I’m not quick to admit this, but I actually make mistakes all the time. Blame it on poor judgment, clumsiness, exhaustion, whatever. And, I’m not really sure if this a perfectionist thing or just a human thing, but I’m also very aware of these mistakes, which, I think, is far worse than making the mistakes in the first place.

Just a couple of weeks ago, I erred at work and realized it three days too late to do anything about it. I remember, it was a Thursday morning when it hit me. So for all of Thursday, most of Friday, and even some of the weekend, I could not get this blunder off of my mind. And worse, the mess up was trivial – not killing or affecting anything serious at all. Yet, still, I couldn’t shake the feeling that I had completely ruined everything.

Now, I’m not always this way. When I’m being conscious of my unreasonable behavior and actively doing those things I need to do to combat it, mistakes don’t get to me as much. In my logical mind, I know that mistakes happen everyday, and that we’re only human, and that it’ll be ok.

But when I’m at the height of my perfectionism, and I’m on a pretty good streak of doing things well, I tend to get a feeling of invincibility. In my not-so-logical mind, I’m absolutely sure I could keep this up forever. But, since that’s clearly impossible, the scene is set for bad things to happen.
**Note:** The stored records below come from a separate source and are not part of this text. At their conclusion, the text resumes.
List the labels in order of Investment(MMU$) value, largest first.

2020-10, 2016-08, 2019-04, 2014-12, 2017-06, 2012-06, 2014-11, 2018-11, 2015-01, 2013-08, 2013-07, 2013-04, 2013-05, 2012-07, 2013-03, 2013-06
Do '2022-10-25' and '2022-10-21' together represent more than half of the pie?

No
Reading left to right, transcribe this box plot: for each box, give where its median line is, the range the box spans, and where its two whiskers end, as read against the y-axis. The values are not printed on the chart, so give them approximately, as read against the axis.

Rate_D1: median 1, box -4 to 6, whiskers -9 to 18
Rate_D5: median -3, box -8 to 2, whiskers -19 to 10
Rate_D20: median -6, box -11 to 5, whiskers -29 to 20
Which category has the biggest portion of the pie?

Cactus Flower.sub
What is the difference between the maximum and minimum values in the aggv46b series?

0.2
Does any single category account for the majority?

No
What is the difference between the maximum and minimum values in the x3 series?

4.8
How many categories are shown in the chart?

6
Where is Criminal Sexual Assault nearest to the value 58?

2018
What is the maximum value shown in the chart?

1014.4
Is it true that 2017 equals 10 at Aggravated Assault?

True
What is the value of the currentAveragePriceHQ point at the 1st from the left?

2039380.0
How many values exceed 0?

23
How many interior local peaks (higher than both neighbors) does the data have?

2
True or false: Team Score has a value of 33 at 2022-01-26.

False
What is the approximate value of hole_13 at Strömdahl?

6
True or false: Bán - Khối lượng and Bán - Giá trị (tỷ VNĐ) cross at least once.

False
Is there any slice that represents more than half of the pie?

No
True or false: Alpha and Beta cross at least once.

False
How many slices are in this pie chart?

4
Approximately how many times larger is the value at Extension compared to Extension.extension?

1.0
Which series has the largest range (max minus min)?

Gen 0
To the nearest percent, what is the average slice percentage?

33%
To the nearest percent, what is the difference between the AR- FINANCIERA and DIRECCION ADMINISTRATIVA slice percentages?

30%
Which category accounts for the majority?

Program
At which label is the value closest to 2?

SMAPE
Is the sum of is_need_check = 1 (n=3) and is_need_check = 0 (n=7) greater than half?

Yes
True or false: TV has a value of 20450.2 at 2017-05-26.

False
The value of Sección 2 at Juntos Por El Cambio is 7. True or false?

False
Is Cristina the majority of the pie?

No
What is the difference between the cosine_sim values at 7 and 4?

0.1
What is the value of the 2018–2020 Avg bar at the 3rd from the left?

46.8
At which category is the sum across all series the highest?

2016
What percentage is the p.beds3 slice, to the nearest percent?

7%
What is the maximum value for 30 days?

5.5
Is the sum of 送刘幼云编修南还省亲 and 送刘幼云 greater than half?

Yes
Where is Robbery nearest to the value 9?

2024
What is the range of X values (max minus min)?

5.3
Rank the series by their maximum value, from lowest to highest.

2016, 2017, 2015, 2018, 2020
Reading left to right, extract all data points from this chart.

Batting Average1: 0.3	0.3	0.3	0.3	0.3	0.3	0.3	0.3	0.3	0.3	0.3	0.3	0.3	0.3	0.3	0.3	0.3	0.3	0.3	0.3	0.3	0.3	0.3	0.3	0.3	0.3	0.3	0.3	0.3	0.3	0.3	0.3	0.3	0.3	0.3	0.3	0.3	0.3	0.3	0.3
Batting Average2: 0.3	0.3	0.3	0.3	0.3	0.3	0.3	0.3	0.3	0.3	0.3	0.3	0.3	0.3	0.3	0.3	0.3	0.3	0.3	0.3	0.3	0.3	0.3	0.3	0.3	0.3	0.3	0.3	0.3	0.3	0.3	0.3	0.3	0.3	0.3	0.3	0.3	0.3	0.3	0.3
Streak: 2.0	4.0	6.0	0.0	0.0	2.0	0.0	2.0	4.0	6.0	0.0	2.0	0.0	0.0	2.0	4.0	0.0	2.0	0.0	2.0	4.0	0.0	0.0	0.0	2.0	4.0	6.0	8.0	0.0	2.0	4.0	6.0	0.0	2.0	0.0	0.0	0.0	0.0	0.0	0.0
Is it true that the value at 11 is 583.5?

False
So for any little thing, I just over-apologize. I say sorry when I don’t know how to use formulas in Excel. I say sorry when I ask people questions. I say sorry when I’m slow to make a decision. I even say sorry when my dog makes mistakes, and he’s just a puppy! I perceive these apologies as my way of softening the blow of my incompetence. But why is there even a blow to soften? This isn’t incompetence – it’s life.

I think that when you expect perfection, you expect it in all things, and especially in yourself. So much so, that the bad stuff gets all of your attention. After I made that aforementioned mistake, I couldn’t remember a single thing I did well that week. Still, to this day, I’m struggling to recall a success. And you know why? Because my mind state completely switched. There no longer was any good that mattered, just mishaps and self-blame. What a horrible feeling!

But it doesn’t have to be this way. We have to learn to embrace our mistakes as no big deal. And this doesn’t mean that we should make excuses for our mistakes. It simply means we should accept them and keep striving for our best. We – and I’m speaking to myself here too – could benefit tremendously from shaking things off and simply moving on.

If the world didn’t end with your mistake or someone else’s mistake, then that means there’s still a chance to get it right the next time. Shoot for progress, not perfection.

So what do you think? Are we all far too aware of mistakes? Do we let perfection dictate or views of ourselves and the world? Let me know in the comments below!

Thanks for reading.

2 thoughts on “My Bad: Dealing With Mistakes

  1. I’m with you on this. Focusing on failures rather than successes is a recipe for unhappiness. Sounds like it is a habit we both have to break!